START Supplied data

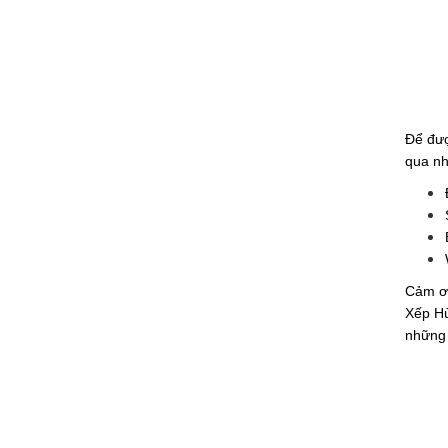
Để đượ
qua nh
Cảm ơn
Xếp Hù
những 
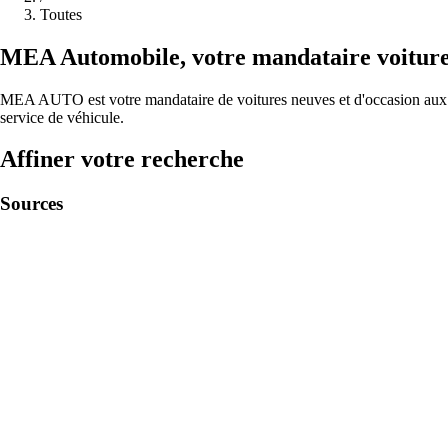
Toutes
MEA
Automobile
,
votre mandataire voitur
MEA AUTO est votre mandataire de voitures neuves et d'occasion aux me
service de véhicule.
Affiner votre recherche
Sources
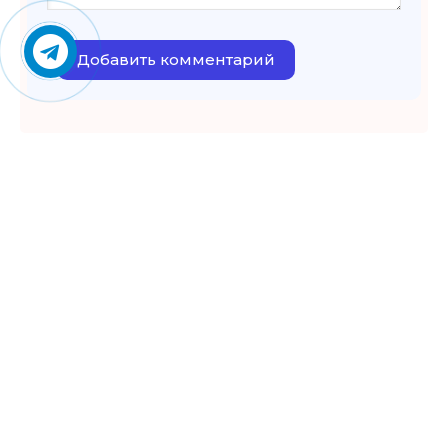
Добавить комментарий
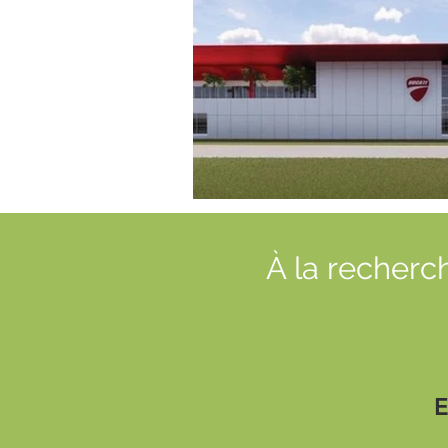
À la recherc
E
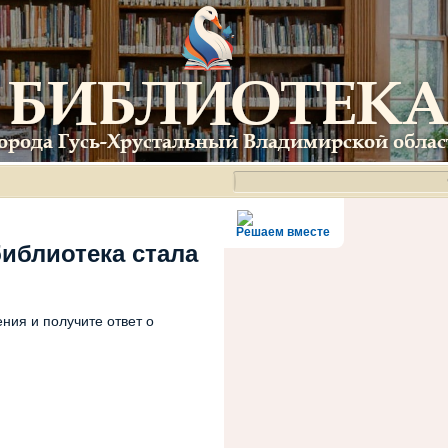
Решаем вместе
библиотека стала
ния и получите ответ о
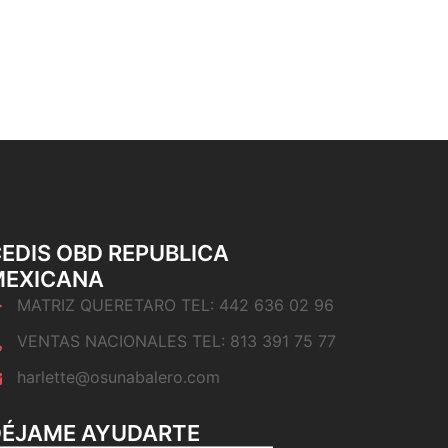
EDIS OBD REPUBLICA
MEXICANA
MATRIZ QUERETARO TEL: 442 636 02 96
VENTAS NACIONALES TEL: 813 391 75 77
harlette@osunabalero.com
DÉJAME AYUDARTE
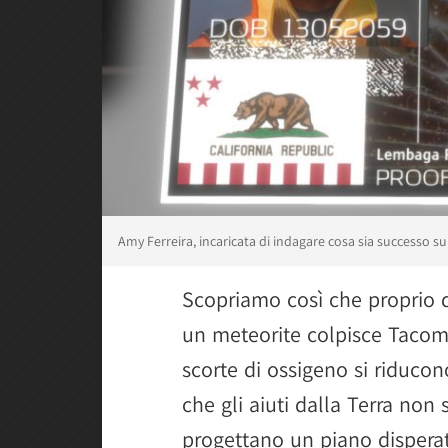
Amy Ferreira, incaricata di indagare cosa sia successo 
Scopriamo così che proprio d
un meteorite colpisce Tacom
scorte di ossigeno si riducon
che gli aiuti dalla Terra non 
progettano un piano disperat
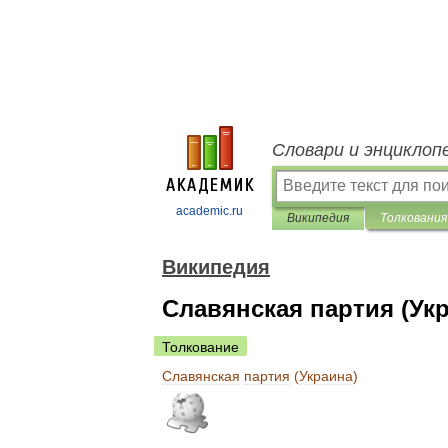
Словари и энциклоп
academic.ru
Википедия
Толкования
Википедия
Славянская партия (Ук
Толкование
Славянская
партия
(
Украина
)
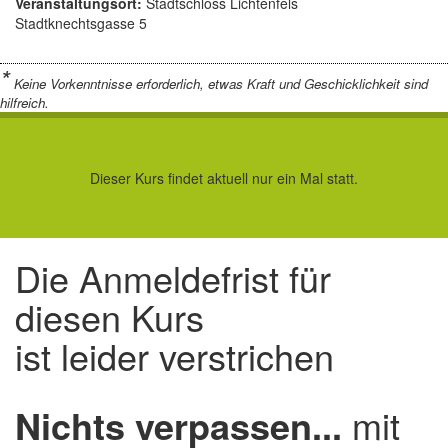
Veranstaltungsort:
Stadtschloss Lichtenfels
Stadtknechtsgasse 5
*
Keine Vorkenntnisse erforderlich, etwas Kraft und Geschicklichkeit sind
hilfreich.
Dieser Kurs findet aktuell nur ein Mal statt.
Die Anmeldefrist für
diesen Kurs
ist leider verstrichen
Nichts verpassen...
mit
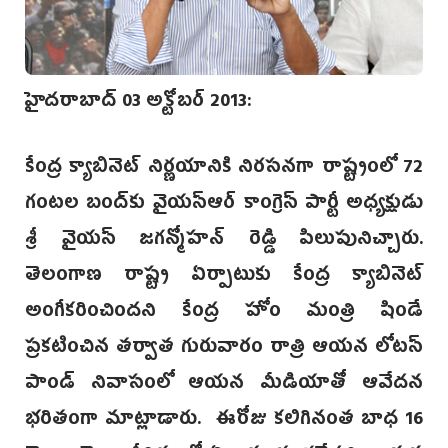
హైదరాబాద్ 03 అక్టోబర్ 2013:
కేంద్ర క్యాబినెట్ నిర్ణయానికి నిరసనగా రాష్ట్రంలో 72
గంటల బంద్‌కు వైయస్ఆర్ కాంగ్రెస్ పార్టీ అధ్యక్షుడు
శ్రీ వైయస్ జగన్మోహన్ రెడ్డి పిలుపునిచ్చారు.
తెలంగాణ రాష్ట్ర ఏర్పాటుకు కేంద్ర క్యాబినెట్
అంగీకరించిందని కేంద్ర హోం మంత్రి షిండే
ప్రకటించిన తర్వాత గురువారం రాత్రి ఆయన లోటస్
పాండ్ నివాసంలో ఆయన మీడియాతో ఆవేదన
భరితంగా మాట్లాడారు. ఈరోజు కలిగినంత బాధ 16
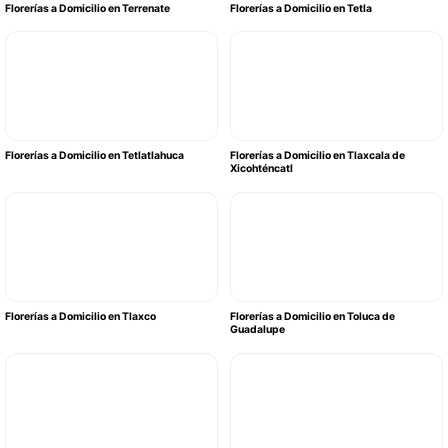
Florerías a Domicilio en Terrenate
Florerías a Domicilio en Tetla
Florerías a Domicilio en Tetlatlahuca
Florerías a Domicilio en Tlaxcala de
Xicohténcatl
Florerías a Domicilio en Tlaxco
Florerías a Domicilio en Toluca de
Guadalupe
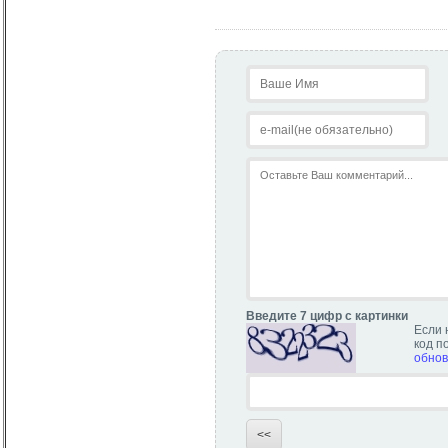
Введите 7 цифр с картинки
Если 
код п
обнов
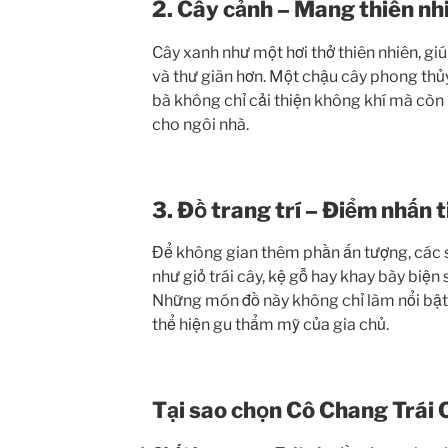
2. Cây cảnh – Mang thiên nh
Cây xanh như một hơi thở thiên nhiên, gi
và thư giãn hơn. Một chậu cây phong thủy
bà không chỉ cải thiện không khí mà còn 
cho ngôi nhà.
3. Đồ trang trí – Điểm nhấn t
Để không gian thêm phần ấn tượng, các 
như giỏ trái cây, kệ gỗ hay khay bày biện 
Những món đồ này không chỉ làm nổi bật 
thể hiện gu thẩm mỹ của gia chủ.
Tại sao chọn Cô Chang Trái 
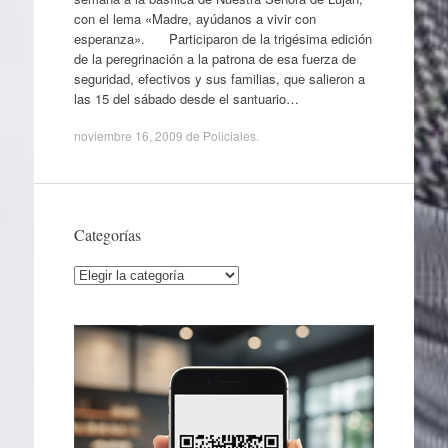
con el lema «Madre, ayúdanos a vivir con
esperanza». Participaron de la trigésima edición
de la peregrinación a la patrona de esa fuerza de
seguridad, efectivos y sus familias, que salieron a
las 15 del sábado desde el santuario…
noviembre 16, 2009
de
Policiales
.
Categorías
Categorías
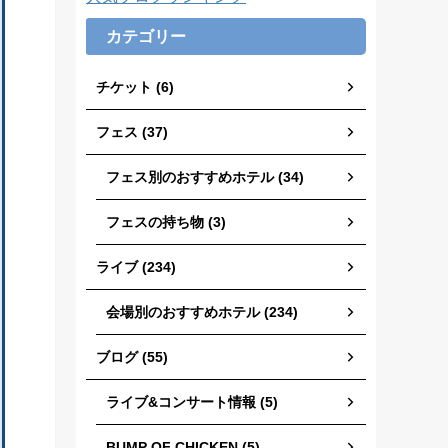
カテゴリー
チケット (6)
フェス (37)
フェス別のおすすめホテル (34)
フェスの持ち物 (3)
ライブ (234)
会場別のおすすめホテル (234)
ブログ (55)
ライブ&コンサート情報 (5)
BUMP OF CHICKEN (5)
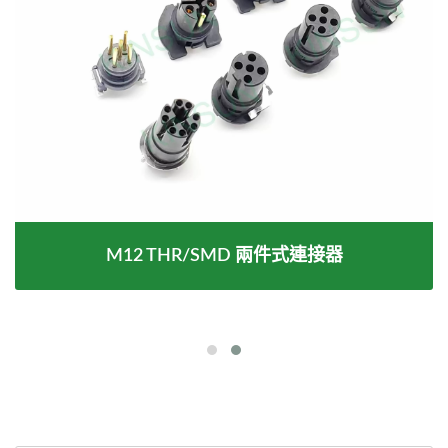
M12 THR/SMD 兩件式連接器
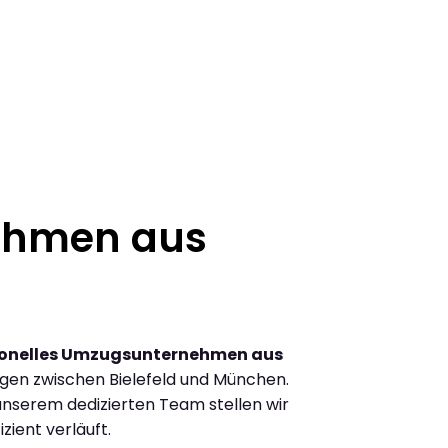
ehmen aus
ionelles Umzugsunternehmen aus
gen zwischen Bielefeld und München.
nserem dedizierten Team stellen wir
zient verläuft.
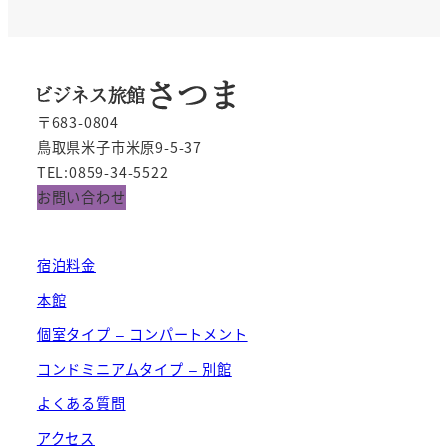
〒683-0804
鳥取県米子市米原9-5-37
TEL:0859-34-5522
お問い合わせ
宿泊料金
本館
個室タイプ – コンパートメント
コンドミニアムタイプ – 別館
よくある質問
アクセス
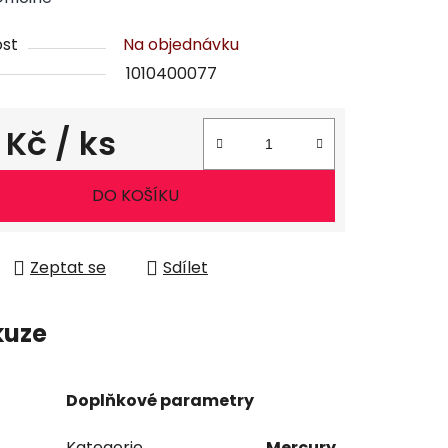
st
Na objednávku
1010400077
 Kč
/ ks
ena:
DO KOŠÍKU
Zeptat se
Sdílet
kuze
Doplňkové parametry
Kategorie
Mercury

END Supplied data

▸ Task prompt:
Exactly as written, print each entry, leaving all pictures out.

▸ Answer below:
Để đượ
qua nh
Cảm ơn
Xếp Hù
những 
Toutes
MEA
Automobile
,
votre mandataire voitur
MEA AUTO est votre mandataire de voitures neuves et d'occasion aux me
service de véhicule.
Affiner votre recherche
Sources
Добавить комментарий
À la recherc
E
Решаем вместе
библиотека стала
ния и получите ответ о
EDIS OBD REPUBLICA
MEXICANA
MATRIZ QUERETARO TEL: 442 636 02 96
VENTAS NACIONALES TEL: 813 391 75 77
harlette@osunabalero.com
DÉJAME AYUDARTE
Amy Ferreira, incaricata di indagare cosa sia successo 
Scopriamo così che proprio d
un meteorite colpisce Tacom
scorte di ossigeno si riducon
che gli aiuti dalla Terra non 
progettano un piano disperat
Словари и энциклоп
academic.ru
Википедия
Толкования
Википедия
Славянская партия (Ук
Толкование
Славянская
партия
(
Украина
)
Veranstaltungsort:
Stadtschloss Lichtenfels
Stadtknechtsgasse 5
*
Keine Vorkenntnisse erforderlich, etwas Kraft und Geschicklichkeit sind
hilfreich.
Dieser Kurs findet aktuell nur ein Mal statt.
Die Anmeldefrist für
diesen Kurs
ist leider verstrichen
Nichts verpassen...
mit
హైదరాబాద్ 03 అక్టోబర్ 2013:
కేంద్ర క్యాబినెట్ నిర్ణయానికి నిరసనగా రాష్ట్రంలో 72
గంటల బంద్‌కు వైయస్ఆర్ కాంగ్రెస్ పార్టీ అధ్యక్షుడు
శ్రీ వైయస్ జగన్మోహన్ రెడ్డి పిలుపునిచ్చారు.
తెలంగాణ రాష్ట్ర ఏర్పాటుకు కేంద్ర క్యాబినెట్
అంగీకరించిందని కేంద్ర హోం మంత్రి షిండే
ప్రకటించిన తర్వాత గురువారం రాత్రి ఆయన లోటస్
పాండ్ నివాసంలో ఆయన మీడియాతో ఆవేదన
భరితంగా మాట్లాడారు. ఈరోజు కలిగినంత బాధ 16
Florerías a Domicilio en Terrenate
Florerías a Domicilio en Tetla
Florerías a Domicilio en Tetlatlahuca
Florerías a Domicilio en Tlaxcala de
Xicohténcatl
Florerías a Domicilio en Tlaxco
Florerías a Domicilio en Toluca de
Guadalupe
Введите 7 цифр с картинки
Если 
код п
обнов
2. Cây cảnh – Mang thiên nh
Cây xanh như một hơi thở thiên nhiên, gi
và thư giãn hơn. Một chậu cây phong thủy
bà không chỉ cải thiện không khí mà còn 
cho ngôi nhà.
3. Đồ trang trí – Điểm nhấn t
Để không gian thêm phần ấn tượng, các 
như giỏ trái cây, kệ gỗ hay khay bày biện 
Những món đồ này không chỉ làm nổi bật 
thể hiện gu thẩm mỹ của gia chủ.
Tại sao chọn Cô Chang Trái 
con el lema «Madre, ayúdanos a vivir con
esperanza». Participaron de la trigésima edición
de la peregrinación a la patrona de esa fuerza de
seguridad, efectivos y sus familias, que salieron a
las 15 del sábado desde el santuario…
noviembre 16, 2009
de
Policiales
.
Categorías
Categorías
カテゴリー
チケット (6)
フェス (37)
フェス別のおすすめホテル (34)
フェスの持ち物 (3)
ライブ (234)
会場別のおすすめホテル (234)
ブログ (55)
ライブ&コンサート情報 (5)
BUMP OF CHICKEN (5)
M12 THR/SMD 兩件式連接器
ehmen aus
ionelles Umzugsunternehmen aus
gen zwischen Bielefeld und München.
nserem dedizierten Team stellen wir
zient verläuft.
〒683-0804
鳥取県米子市米原9-5-37
TEL:0859-34-5522
お問い合わせ
宿泊料金
本館
個室タイプ – コンパートメント
コンドミニアムタイプ – 別館
よくある質問
アクセス
st
Na objednávku
1010400077
 Kč
/ ks
ena:
DO KOŠÍKU
Zeptat se
Sdílet
kuze
Doplňkové parametry
Kategorie
Mercury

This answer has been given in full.